I believe deep insights that are critical for significant algorithmic advances can only come from intensive studies of real-world data originating in carefully chosen domains, and must undergo tests in serious applications. Over the years I have been following such a path.
On the algorithm side, I studied some geometrical and nonparametric statistical methods applicable to problems in very high dimensional feature spaces, and combinatorial approaches to classification. My topics include distribution maps, random decision forests, stochastic discrimination, and combination and coordination of multiple classifiers. These algorithms are applicable to classification tasks in any domain, such as image and speech processing, digital libraries, information retrieval, medical diagnosis, scientific data analysis, and financial engineering. Recently I have been looking into ways for characterizing the complexity of classification problems and relating that to classifier behavior, and finding unifying themes in various methods for unsupervised learning.
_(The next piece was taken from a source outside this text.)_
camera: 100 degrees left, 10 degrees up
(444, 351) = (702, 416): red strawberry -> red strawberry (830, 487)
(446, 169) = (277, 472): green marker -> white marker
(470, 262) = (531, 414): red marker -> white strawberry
On the application side, I am looking into a number of data analysis problems covering several areas of science and engineering. The problems originated from network traffic analysis, telecommunication engineering, multimedia information processing, computational physics, and astronomy. Generally they involve modeling, visualization, and retrieval of numerical data in very high dimensional spaces. I seek to understand and meet with the unique challenges imposed by each application area, and develop algorithms and practical tools for both interactive and automated analyses.
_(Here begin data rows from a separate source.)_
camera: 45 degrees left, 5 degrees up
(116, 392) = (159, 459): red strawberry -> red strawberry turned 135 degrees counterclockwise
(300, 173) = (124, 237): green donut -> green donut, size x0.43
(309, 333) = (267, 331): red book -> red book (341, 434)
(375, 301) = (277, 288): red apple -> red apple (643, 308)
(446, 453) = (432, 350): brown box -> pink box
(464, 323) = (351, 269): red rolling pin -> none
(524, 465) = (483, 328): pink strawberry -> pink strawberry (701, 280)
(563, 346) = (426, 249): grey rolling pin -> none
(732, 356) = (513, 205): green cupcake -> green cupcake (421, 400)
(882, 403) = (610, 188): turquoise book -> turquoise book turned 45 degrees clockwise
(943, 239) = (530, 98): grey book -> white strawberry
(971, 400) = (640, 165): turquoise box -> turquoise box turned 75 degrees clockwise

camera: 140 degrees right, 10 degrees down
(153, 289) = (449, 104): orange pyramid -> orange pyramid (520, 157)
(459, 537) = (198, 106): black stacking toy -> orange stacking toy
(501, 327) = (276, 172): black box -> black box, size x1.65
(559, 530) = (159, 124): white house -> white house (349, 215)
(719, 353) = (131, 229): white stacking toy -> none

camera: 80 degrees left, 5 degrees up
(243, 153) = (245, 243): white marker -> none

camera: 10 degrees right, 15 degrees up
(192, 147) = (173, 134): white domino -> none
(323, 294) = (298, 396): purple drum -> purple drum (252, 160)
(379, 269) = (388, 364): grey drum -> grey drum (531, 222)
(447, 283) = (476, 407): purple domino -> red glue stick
Before, I worked on optical character recognition, concentrating on developing symbol classifiers and contextual analysis methods. I carried out several large-scale simulation studies to address issues like estimation of intrinsic error rate, asymptotic accuracy of classifiers, and systematic evaluation of classifiers. I also studied recognition strategies that exploit the contextual information in a text page. These include word-based recognition methods, and image enhancement by clustering and averaging. Later I focused on adaptive methods, like font learning by identifying stop words, and text recognition without shape training . I also studied text categorization as a way to organize documents for an information retrieval system.
Complementary to analysis of real-world observations is the attempt to model and simulate the physical processes that generate the data. I pursue an interest in this as well. A recent integration of these interests led to my use of pattern recognition methods in analyzing the classical mathematical models that describe complex photonics systems.